▶ [Your objective] For the records that follow, say how many lines have the word "camera" in them. Write the number and nothing more.

(Records from a collection)
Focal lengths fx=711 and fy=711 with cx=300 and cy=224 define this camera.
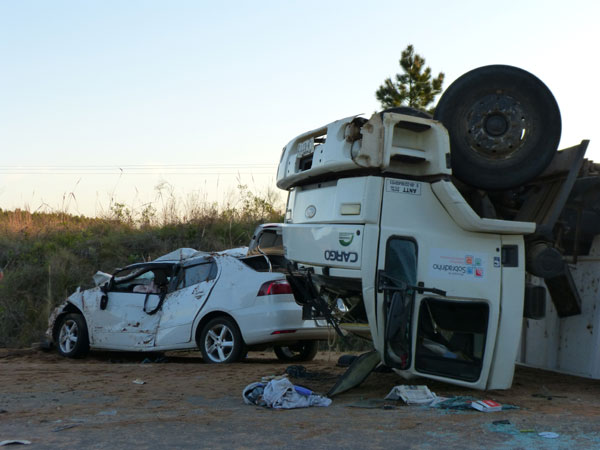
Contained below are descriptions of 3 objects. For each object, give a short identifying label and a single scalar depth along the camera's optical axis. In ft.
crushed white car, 32.65
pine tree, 84.94
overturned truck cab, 21.38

▶ [Expected output] 2